The results of expert consulting will be used as foundational data for establishing project implementation plans and may be linked to publicly supported service contracts for preparing such plans. In February, the city will invite applications to identify consulting target sites, assess demand, and then gradually secure project funding to expand the scope of implementation.
In addition, Busan Metropolitan City will develop operating standards and standard guidelines to ensure that market redevelopment projects are carried out in a consistent and systematic manner, while also advancing related institutional improvements. By clearly defining procedures, application standards, and the scope of public support at each stage—from planning and design to permits, construction, and operation—the city aims to enhance predictability in project implementation and reduce recurring administrative confusion and uncertainty.
Through these efforts, the city plans to move beyond redevelopment centered solely on retail facilities and guide the transformation of traditional markets into local hub spaces equipped with social infrastructure functions closely connected to residents’ daily lives.
Meanwhile, to enhance the effectiveness of the “Public-Led Integrated Market Redevelopment Planning,” Busan Metropolitan City will sign a memorandum of understanding today (the 5th) with 16 district and county governments, the Busan Economic Promotion Agency, and the merchants’ association. Under the agreement, the public sector will be responsible for policy formulation, institutional improvement, and technical and financial support; the Busan Economic Promotion Agency will provide professional technical support such as consulting; and the merchants’ association will take charge of gathering merchant opinions and encouraging participation.

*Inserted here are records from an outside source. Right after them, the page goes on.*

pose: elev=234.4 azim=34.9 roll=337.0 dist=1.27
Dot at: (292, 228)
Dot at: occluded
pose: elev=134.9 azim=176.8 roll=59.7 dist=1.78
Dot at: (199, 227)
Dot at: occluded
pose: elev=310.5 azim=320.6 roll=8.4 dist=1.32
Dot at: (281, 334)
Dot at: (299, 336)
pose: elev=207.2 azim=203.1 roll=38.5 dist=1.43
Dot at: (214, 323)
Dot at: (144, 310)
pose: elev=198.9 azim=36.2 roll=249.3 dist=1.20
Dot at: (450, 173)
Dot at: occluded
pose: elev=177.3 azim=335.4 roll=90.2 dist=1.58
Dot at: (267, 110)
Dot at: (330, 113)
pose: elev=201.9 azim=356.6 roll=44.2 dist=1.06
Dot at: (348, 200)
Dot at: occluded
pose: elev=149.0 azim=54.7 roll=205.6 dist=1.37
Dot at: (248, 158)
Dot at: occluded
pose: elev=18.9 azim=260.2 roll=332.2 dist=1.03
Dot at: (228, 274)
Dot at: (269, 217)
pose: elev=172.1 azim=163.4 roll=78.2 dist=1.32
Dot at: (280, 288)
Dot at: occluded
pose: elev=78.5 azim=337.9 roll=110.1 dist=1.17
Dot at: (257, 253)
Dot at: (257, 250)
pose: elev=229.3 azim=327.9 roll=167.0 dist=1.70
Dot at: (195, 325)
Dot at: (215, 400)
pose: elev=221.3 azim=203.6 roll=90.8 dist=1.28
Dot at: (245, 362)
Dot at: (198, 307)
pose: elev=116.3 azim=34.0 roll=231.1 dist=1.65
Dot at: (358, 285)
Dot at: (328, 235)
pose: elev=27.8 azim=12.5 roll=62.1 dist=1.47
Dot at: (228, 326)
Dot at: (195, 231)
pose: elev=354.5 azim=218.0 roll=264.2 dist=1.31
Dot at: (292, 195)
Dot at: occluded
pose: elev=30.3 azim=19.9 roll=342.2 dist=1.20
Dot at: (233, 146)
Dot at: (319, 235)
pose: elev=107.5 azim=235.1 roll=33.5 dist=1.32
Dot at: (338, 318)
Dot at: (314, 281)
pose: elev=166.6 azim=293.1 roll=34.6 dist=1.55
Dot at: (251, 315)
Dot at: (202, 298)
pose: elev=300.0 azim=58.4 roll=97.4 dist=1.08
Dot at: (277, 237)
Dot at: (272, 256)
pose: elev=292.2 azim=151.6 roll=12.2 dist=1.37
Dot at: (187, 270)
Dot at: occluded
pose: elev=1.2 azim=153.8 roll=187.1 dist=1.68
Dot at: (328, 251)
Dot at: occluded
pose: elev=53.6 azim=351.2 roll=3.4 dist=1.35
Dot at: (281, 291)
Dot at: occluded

A consultative body composed of the participating organizations will be established and operated to share key issues and on-site challenges arising during project implementation and to continuously discuss tasks related to institutional improvement.
Mayor Park Heong-joon said, “This integrated planning initiative represents a new market redevelopment model in which the public sector opens the path for planning first, and the private sector, merchants, and residents work together to shape the future of markets,” adding, “Busan Metropolitan City will stand with them to the very end, providing merchants with stable places to make a living, citizens with a better urban environment, and ensuring that traditional markets once again become hubs of their local communities.”
This content has been translated by AI. Please refer to the attached original Korean version for accuracy if needed.